Alors au lieu de jouer en hauteur, il a choisi de frapper à ras de terre pour qu'elle fuse. Mais la partie où se tenait le gardien n'était pas mouillée. Alors quand (Hans-Jörg) Butt a essayé de se saisir du ballon, il a perdu de la vitesse et ça l'a perturbé. On avait vu cela la veille, à l'entraînement. On avait vu que l'herbe était haute.

Cinq minutes plus tard, votre compatriote Lucio égalise pour Leverkusen...
Oui, on peut dire que notre joie a été de courte durée. Ils ont marqué sur un coup franc. Ce sont des choses qui arrivent en finale. En outre, je pense que cette finale a été plus dure que celle contre la Juventus ou Valence. On est tombé sur une équipe qui défendait très bien et qui nous a vraiment posé des problèmes. Pour moi, c'était la finale la plus dure.

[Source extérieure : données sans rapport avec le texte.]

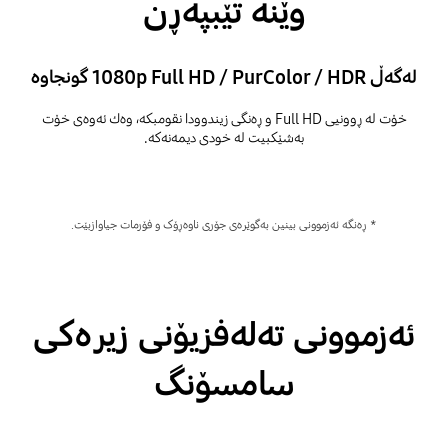
وێنە تێبپەڕن
لەگەڵ 1080p Full HD / PurColor / HDR گونجاوە
خۆت لە ڕوونیی Full HD و ڕەنگی زیندوودا نقومبکە، وەك ئەوەی خۆت
بەشێکبیت لە خودی دیمەنەکە.
* ڕەنگە ئەزموونی بینین بەگوێرەی جۆری ناوەڕۆک و فۆرمات جیاوازبێت.
ئەزموونی تەلەفزیۆنی زیرەکی
سامسۆنگ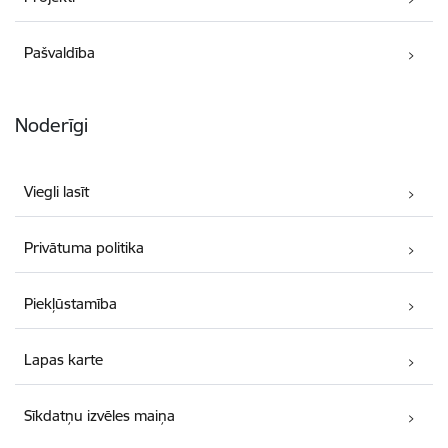
Pašvaldība
Noderīgi
Viegli lasīt
Privātuma politika
Piekļūstamība
Lapas karte
Sīkdatņu izvēles maiņa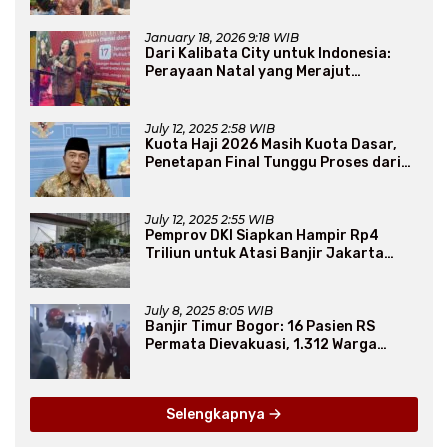
January 18, 2026 9:18 WIB
Dari Kalibata City untuk Indonesia:
Perayaan Natal yang Merajut
Persaudaraan Lintas Iman
July 12, 2025 2:58 WIB
Kuota Haji 2026 Masih Kuota Dasar,
Penetapan Final Tunggu Proses dari
Arab Saudi
July 12, 2025 2:55 WIB
Pemprov DKI Siapkan Hampir Rp4
Triliun untuk Atasi Banjir Jakarta
Secara Jangka Panjang
July 8, 2025 8:05 WIB
Banjir Timur Bogor: 16 Pasien RS
Permata Dievakuasi, 1.312 Warga
Mengungsi
Selengkapnya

La volée de Zidane en 2002, sous tous les angles

Parlons de ce but de Zidane (la fameuse volée de Hampden Park)...
Je ne peux pas parler du but, je ne peux que parler du centre (rires, centre que Roberto Carlos a donné à Zidane)

Pas mal de gens ont dit que c'était un mauvais centre. Pour moi, c'était parfait. Assez haut pour que Zizou ait le temps de se placer à la réception avec son pied gauche. Il n'aurait pas pu le reprendre du droit. Il a marqué un superbe but, mais n'oublions pas la passe.

Je n'avais pas d'autre choix car il y avait un joueur de Leverkusen à mes trousses, je n'ai pas eu le temps de contrôler. Je centre donc de volée et, franchement, je ne sais pas où est Zizou à ce moment-là. J'ai vu juste un maillot blanc venir vers moi (...). J'ai voulu la mettre dans la surface et l'un des meilleurs joueurs au monde était là.

Comment étaient les préparations de ces matches de Champions League ?
Les préparations pour les matches de Champions League sont particulières. Une fois que le match de Liga est terminé, on commence à se préparer pour la Champions League, la première chose qui change, ce sont les ballons. Quand vous voyez les ballons avec les petites étoiles de la Champions League tout de suite vous vous dites : "Oh ! Cela va être une semaine différente".

Vous savez que vous allez rencontrer des joueurs d'un autre pays, dans une ambiance différente, dans votre tête de joueur, vous cherchez à élever le niveau pour répondre présent dans ce défi. Le repas sont différents, les causeries sont différentes, l'ambiance est différente.

Superbes buts de la saison 1997/98

Même ce que vous mangiez était différent ?
La plupart du temps oui, parce que personne n'a le cœur à manger, ce que tout le monde veut, c'est se retrouver sur la pelouse. Au déjeuner, on se mettait par groupes de six ou sept pour bavarder. Personne ne voulait vraiment aller faire la sieste. On voulait juste accélérer le pendule pour être à l'heure du match.

Au final, vous voilà donc avec trois victoires en Champions League, ce qui est tout de même rarissime (le record est de 6 pour Francisco Gento, autre joueur du Real)...
Oui, je faisais partie d'une équipe qui a écrit l'Histoire en ramenant le trophée au club. Bien sûr, remporter la Liga, c'est important, mais quand vous parlez de compétitions européennes, l'UEFA Champions League est celle qui vient en premier à l'esprit.